Private keys get deleted unexpectedly in Windows Server 2008 R2

Question

I am facing a strange problem in developing an installation that should in one of the steps install a certificate.

The problem has to do with granting Certificate’s private key access for an account (e.g. IIS_IUSRS) on Windows Server 2008 R2. The private keys are stored in the location C:\Users\All Users\Microsoft\Crypto\RSA\MachineKeys.

A custom C# Setup Project imports a Certificate and gives access for an account on Certificate’s private key during the installation process. After some time (2-3 sec) the private key file is automatically deleted from the MachineKeys folder. Thus the installed Web Application cannot access the specific certificate and displays the following error message:

“System.Security.Cryptography.CryptographicException: Keyset does not exist”. This error occurs only on Windows Server 2008 R2, while for Windows Server 2003 everything is working correctly.

My question is, why the private key gets deleted and which process does this?

Thx

UPDATE 17/05/2012

I have not yet found a solution to the described problem, and no response has been posted on the other forums where I asked (forums.asp.net, social.msdn.microsoft.com). So, can anyone suggest any other resources or advice for further troubleshooting this issue?

Thanks again

Answer 1

This was happening to me too - my setup script would add the cert and grant access to the PK file fine, and the app would work. Then later, after I had closed the PowerShell editor I re-launched the app and it failed with a keyset not found.

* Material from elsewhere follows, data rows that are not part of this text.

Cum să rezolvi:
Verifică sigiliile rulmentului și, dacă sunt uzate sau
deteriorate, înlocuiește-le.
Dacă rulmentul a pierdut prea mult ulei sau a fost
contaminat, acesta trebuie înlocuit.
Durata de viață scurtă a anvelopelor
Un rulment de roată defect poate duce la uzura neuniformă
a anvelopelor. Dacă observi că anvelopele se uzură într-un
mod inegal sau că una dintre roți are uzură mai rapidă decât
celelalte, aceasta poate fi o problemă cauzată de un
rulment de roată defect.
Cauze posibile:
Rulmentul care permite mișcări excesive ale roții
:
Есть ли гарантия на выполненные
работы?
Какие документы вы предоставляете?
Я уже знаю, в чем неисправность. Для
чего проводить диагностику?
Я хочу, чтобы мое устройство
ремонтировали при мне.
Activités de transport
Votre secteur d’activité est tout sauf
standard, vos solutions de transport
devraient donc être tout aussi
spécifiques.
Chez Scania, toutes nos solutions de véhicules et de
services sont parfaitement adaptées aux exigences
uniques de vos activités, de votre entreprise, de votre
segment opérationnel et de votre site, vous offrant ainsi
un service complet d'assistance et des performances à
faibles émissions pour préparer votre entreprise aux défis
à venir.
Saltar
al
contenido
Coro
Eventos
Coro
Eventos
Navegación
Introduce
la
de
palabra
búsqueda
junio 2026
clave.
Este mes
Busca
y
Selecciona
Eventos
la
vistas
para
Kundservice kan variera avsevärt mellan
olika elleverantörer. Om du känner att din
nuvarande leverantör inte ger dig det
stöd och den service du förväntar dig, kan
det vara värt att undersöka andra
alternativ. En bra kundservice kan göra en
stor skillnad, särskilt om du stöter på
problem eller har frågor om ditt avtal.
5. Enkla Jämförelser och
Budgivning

Adding the PersistKeySet flag when importing the cert fixed the problem. Here's the PowerShell code for adding the cert and private key with persistence:

param(
    [string]$certStore = "LocalMachine\TrustedPeople",
    [string]$filename = "sp.pfx",
    [string]$password = "password",
    [string]$username = "$Env:COMPUTERNAME\WebSiteUser"
)

    function getKeyUniqueName($cert) {
         return $cert.PrivateKey.CspKeyContainerInfo.UniqueKeyContainerName
    }
    
    function getKeyFilePath($cert) {             
         return "$ENV:ProgramData\Microsoft\Crypto\RSA\MachineKeys\$(getKeyUniqueName($cert))"
    }

$certFromFile = New-Object System.Security.Cryptography.X509Certificates.X509Certificate2($filename, $password)
$certFromStore = Get-ChildItem "Cert:\$certStore" | Where-Object {$_.Thumbprint -eq $certFromFile.Thumbprint}
$certExistsInStore = $certFromStore.Count -gt 0
$keyExists = $certExistsInStore -and ($certFromStore.PrivateKey -ne $null) -and (getKeyUniqueName($cert) -ne $null) -and (Test-Path(getKeyFilePath($certFromStore)))

if ((!$certExistsInStore) -or (!$keyExists)) {

    $keyFlags = [System.Security.Cryptography.X509Certificates.X509KeyStorageFlags]::MachineKeySet 
    $keyFlags = $keyFlags -bor [System.Security.Cryptography.X509Certificates.X509KeyStorageFlags]::PersistKeySet
    $certFromFile.Import($filename, $password, $keyFlags)

    $store = Get-Item "Cert:\$certStore"
    $store.Open("ReadWrite")

    if ($certExistsInStore) {
        #Cert is in the store, but we have no persisted private key
        #Remove it so we can add the one we just imported with the key file
        $store.Remove($certFromStore)
    }

    $store.Add($certFromFile)
    $store.Close()

    $certFromStore = $certFromFile
    "Installed x509 certificate"
}

$pkFile = Get-Item(getKeyFilePath($certFromStore))
$pkAcl = $pkFile.GetAccessControl("Access")
$readPermission = $username,"Read","Allow"
$readAccessRule = new-object System.Security.AccessControl.FileSystemAccessRule $readPermission
$pkAcl.AddAccessRule($readAccessRule)
Set-Acl $pkFile.FullName $pkAcl
"Granted read permission on private key to web user"

Answer 2

Is very clear that is a security issue “System.Security.”. and you do not have permissions to do the installation., you need to set the permissions on the private key to allow that service account access it.

Edit later: Go to Start->Run->cmd->type mmc->Select File->Add/Remove->Select Certificates->Add->Computer Account->Local., i attach a screenshot is in spanish but I indicated the fields:

Open->Certificates->Personal->Certificates->Right click Certificate-> All Tasks->Manage Private Keys->Add Network Service.

Also check this entry to see how works this feature in Windows Server 2008., then please after you try it, come back and say if you could solve the issue with what I have told you.